=== Extract provided ===

[Mondrian] Multithreading etc

michael bienstein mbienstein at yahoo.fr
Fri Mar 9 05:36:00 EST 2007


I sent this to the list but it gets bounced because I attached the code in a zip file.  How do I send code through without checking it in because it is still orthogonal to the codebase?

Michael
----

Well, I have code that works for multi-threading infrastructure so I
would like to know if it is worth continuing with this or not.

As for ROLLUP/CUBE my thoughts are:
1)
Either we keep the codebase simple by sticking to a standard (SQL2003)
even if this standard is not yet implemented widely and certain
databases have better special features than others, or we allow a
per-database SQL generation system.  The argument for the second makes
sense only if the developer resources to write and maintain each
dialect comes from the database vendor or their community.  Mondrian is
probably at a stage that such discussions can be undertaken with the
database vendors.
2) Architecturally this implies loading multiple
Aggregations from one SQL query.  That requires a rethink of the way
the cell cache loading is done because at the moment an Aggregation is
loaded one at a time and in a synchronized block on the Aggregation. 
Similar concerns have to be dealt with for in-memory rollups.  I think
that synchronized is too forceful.  We need something more like a Lock
from java.util.concurrent so we can do tryLock().  Look at the TxLock
idea I have in the code I'm attaching.

As for multi-threading:
I
have only written most of the base infrastructure, not the cell
loading.  To integrate would require a significant amount of work in
Mondrian's code to pass all interaction with Mondrian through
TxSystem.runWithTx().  

Basic concerns are:
  1)      Threads should be able to share data
 related to the request across the threads.
  2)      A
Thread should be loaned to a request and returned in a way that is
well-nigh fail-safe (i.e. the thread shouldn’t keep running of the
request fails in some way).
  3)      We should be able in a parameter of some sort decide to NOT use threads at all.
  4)      The number of threads should be configurable.
  5)      There should be an independence from the rest of the code base.
  6)      We should be able to make use of custom thread pools or use managed thread pools from the application server.
  7)      Then there is a relatively minor issue with read-consistency for near-real-time data that turns out to be a real head-ache.  This can be done by either: using the transaction semantics of the underlying data store or modifying all SQL requests and cache interactions with a timestamp and/or transaction id of some sort.  E.g.

===

- _Activities_:
1. In the Mondrian multithreading post, what does the author propose using in place of synchronized blocks during Aggregation loading?
2. Extend the Mondrian multithreading post from its last line, starting with the example that "E.g." introduces.
The data that follows comes from a separate source.

=== Records supplied ===

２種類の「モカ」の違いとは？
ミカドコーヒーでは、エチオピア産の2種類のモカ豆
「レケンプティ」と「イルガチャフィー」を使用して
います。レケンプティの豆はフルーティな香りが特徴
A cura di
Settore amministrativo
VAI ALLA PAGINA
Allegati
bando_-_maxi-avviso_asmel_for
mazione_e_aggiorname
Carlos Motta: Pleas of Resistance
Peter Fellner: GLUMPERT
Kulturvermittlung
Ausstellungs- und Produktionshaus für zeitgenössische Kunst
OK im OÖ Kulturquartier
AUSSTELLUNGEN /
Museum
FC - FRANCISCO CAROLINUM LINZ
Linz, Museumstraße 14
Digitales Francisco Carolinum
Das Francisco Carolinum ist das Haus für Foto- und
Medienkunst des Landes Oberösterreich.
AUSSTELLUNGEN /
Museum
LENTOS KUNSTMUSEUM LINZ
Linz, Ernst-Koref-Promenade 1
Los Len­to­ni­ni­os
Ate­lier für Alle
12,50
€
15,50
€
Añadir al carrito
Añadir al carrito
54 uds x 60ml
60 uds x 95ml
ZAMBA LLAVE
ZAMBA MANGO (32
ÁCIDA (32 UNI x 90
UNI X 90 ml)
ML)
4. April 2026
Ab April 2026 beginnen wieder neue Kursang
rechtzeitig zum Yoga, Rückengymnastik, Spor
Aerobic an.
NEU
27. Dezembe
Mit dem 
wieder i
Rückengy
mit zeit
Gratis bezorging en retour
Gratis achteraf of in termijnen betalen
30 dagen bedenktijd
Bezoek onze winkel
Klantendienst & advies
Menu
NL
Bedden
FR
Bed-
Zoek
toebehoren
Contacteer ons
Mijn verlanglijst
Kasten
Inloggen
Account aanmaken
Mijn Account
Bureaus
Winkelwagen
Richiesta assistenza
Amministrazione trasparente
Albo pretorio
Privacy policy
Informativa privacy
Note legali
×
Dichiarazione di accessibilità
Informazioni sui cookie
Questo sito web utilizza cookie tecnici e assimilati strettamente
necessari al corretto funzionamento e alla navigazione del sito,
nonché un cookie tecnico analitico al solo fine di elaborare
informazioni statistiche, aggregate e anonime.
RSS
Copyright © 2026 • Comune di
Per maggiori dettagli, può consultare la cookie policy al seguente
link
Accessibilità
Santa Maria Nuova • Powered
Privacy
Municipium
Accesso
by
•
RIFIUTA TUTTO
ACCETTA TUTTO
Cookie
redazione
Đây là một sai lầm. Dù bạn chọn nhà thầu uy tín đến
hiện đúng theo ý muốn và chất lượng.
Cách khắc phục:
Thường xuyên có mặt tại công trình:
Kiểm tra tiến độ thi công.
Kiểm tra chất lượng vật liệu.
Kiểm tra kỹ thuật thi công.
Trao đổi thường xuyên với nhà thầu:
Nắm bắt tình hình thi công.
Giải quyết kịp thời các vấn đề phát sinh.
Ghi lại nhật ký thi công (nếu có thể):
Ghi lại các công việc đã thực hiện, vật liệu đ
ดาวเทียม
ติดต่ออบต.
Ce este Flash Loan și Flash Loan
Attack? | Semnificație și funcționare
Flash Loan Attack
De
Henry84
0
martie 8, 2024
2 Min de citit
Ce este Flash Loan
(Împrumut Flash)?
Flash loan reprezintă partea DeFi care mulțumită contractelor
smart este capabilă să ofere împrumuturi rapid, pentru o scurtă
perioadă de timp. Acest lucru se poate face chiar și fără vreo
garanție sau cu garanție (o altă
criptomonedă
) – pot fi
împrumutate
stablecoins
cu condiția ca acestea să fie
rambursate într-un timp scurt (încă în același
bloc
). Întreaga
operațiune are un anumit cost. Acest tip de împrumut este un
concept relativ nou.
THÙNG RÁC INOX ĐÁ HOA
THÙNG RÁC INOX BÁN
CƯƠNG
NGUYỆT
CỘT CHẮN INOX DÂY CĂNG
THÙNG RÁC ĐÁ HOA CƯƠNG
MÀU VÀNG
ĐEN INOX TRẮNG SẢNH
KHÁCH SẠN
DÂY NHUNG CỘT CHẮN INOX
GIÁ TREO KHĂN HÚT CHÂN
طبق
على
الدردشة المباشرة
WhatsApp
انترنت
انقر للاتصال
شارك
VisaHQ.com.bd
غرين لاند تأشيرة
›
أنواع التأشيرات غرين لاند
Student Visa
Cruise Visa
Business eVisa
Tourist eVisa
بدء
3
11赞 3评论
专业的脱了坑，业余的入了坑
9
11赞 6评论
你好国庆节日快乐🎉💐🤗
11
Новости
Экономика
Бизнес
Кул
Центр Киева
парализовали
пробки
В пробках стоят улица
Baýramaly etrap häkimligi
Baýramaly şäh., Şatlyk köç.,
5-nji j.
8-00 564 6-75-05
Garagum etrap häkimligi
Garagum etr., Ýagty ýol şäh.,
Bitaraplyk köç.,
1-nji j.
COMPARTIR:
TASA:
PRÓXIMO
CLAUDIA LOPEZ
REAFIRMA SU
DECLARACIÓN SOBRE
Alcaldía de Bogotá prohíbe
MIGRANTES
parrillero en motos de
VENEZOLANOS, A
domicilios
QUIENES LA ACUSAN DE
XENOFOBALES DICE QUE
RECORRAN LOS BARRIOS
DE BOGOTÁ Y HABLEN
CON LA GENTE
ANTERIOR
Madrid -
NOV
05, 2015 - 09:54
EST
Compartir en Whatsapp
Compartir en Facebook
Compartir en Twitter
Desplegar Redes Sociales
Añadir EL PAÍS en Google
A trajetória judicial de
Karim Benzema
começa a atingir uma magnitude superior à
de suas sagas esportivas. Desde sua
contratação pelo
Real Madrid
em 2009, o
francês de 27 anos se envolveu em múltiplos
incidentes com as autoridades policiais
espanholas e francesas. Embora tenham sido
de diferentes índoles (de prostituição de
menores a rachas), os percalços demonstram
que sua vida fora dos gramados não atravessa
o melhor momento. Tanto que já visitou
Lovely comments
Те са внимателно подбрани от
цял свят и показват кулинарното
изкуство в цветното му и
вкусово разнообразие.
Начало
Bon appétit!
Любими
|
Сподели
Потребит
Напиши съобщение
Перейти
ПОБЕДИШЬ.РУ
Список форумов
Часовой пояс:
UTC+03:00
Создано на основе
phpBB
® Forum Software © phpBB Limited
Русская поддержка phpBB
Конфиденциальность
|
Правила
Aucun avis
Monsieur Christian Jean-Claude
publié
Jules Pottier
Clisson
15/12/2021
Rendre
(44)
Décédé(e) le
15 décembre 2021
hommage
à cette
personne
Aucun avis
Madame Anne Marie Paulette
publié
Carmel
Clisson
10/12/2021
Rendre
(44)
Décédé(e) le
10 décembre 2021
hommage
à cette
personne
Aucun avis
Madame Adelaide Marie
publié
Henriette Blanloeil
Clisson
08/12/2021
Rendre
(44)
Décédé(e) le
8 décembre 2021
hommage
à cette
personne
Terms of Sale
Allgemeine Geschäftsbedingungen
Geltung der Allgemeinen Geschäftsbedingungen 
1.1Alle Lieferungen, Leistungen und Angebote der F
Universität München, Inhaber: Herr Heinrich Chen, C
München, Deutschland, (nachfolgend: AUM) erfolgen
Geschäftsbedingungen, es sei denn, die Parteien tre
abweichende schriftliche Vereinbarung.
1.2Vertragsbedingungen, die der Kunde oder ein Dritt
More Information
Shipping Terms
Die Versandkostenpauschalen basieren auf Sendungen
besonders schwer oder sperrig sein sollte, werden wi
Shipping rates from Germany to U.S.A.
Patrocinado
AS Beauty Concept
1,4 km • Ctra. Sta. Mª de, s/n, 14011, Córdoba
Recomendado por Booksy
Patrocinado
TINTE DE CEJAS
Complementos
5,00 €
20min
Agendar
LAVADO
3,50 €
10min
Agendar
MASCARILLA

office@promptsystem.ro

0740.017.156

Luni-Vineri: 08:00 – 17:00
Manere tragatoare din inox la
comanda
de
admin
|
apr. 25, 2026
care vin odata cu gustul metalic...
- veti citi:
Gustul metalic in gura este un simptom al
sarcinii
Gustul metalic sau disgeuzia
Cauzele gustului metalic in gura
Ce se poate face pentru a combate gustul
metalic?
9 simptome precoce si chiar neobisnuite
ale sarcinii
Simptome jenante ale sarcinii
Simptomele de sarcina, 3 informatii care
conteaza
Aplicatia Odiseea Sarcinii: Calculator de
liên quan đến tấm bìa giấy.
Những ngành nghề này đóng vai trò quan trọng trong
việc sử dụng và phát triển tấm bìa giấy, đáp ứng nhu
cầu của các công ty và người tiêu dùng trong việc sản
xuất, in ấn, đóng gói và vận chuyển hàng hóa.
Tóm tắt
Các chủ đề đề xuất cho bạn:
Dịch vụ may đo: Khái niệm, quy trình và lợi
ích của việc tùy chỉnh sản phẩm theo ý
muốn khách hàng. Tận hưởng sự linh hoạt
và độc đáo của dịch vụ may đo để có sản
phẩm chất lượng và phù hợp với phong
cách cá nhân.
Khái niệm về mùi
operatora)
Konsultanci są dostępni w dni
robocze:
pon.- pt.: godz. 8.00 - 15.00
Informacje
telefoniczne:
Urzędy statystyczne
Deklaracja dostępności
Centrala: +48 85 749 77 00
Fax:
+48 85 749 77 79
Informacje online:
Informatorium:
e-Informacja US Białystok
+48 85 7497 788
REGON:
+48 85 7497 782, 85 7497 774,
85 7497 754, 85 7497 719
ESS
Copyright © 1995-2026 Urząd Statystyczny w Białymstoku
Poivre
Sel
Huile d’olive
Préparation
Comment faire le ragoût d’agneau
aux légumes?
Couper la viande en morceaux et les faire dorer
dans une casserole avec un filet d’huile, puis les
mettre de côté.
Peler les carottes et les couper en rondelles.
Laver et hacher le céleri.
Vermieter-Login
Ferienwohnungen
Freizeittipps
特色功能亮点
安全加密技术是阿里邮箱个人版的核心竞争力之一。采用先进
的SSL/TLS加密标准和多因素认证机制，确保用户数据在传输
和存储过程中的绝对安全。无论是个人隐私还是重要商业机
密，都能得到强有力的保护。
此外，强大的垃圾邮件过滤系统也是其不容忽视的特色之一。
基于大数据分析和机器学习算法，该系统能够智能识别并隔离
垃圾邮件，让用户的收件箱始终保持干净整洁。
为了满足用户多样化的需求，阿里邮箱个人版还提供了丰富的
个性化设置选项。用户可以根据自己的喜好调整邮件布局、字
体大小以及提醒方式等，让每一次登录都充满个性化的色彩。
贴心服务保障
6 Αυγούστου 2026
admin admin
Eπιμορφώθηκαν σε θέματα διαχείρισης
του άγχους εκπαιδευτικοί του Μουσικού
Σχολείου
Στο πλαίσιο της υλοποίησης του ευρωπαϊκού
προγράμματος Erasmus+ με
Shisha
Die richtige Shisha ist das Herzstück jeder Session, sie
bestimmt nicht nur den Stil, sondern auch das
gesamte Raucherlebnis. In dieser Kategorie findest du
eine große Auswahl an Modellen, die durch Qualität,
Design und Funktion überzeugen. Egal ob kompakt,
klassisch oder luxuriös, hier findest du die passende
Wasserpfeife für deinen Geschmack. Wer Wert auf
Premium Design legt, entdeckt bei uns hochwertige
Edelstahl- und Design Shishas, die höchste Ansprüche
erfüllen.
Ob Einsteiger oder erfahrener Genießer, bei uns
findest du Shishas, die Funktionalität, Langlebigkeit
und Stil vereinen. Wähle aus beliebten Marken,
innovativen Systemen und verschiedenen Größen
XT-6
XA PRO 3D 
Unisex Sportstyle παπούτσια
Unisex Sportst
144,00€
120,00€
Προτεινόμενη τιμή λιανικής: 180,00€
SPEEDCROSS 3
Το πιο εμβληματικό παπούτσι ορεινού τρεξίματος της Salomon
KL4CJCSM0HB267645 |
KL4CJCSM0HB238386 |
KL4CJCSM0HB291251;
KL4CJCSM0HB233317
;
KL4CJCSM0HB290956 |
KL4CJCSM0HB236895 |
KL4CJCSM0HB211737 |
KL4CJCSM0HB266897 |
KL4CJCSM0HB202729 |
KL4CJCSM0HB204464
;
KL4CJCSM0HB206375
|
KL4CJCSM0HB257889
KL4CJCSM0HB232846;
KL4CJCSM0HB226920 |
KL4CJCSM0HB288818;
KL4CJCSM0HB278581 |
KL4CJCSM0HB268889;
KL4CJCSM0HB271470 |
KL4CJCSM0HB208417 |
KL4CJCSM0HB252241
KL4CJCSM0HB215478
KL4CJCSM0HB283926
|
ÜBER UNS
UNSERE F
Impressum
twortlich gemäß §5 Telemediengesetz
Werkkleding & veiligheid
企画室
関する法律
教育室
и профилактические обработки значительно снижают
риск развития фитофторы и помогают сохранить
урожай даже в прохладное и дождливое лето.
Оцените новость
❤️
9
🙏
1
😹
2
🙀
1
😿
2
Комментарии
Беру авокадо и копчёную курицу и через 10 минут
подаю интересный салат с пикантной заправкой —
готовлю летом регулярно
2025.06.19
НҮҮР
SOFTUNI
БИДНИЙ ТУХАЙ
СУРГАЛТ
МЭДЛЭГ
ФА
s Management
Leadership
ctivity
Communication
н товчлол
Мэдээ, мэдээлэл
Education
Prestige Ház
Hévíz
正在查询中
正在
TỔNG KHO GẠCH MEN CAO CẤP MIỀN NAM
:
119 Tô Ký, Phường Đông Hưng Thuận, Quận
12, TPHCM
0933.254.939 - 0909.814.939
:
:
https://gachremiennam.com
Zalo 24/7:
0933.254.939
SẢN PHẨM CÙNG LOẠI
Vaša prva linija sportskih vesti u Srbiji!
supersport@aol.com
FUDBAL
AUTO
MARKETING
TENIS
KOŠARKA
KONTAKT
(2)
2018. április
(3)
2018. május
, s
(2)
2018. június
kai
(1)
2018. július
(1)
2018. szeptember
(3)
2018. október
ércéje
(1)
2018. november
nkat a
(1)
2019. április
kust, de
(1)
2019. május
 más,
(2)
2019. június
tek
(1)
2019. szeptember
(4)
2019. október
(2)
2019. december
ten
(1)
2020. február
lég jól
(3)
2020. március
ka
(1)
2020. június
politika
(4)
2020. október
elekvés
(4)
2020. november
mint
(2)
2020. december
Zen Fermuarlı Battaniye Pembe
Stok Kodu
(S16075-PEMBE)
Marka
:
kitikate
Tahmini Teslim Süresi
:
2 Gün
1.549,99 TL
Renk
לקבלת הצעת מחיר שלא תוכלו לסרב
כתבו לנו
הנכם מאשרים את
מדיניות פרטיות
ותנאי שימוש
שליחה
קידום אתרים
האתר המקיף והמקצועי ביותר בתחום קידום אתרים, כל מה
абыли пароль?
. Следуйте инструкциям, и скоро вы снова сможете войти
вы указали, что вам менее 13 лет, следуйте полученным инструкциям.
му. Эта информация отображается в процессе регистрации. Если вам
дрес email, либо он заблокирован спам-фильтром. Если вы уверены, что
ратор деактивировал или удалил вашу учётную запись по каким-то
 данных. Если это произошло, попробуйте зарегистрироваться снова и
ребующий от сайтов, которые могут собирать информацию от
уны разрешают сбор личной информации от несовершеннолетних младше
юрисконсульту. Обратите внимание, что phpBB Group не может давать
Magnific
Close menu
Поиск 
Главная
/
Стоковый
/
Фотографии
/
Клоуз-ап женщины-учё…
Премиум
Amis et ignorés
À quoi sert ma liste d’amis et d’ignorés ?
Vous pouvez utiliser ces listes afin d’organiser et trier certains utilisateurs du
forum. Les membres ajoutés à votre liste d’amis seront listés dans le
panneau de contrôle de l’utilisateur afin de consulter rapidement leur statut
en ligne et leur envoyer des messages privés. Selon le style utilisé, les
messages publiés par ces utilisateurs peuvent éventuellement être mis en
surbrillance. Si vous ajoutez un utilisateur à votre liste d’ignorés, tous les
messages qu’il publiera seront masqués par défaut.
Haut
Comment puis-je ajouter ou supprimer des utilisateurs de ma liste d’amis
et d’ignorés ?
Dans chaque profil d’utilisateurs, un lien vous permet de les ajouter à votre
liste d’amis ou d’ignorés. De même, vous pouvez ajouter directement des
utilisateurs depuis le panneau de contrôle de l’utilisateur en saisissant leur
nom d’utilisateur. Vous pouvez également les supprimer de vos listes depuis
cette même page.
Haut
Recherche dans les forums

===

- _Results of the exercise_:
1. A Lock from java.util.concurrent, so that tryLock() can be used.

2.
when an MDX requests begins it asks the underlying data store for the
id of the last completed transaction that modified data and keeps this
in a request-scope available to all threads.  Then it appends “changedTxId <= ${lastTxIdWhenFirstEntered}” to each WHERE clause.  If however we use the underlying data store’s transactions then we must keep open the JDBC Connection for
 the duration of the request reusing it on the same thread for each interaction with that data store.
    Now,
I think that the best way to take advantage of multiple threads in the
storage system is NOT launching multiple SQLs on the same star schema
but different aggregations but rather to use partitioning of data.  That is to segment the cell data (and maybe dimension data) based on values of certain columns.  For example year<2007 and year=2007 in  two different partitions.  This can be introduced slowly by simply making a RolapStar one Partition for the moment.  Having said that aggregation tables are also a type of Partition and hitting two of them at once should be quite easy.
  So the design I am introducing has the following features:
1)
A scope for "request" or "interaction" that is larger than the Thread
that begins it.  Since this is similar to a transaction I've called it
a Tx.  See the mondrian.tx package.  Each sub-system in Mondrian can
enlist a representation of itself in the Tx.
2)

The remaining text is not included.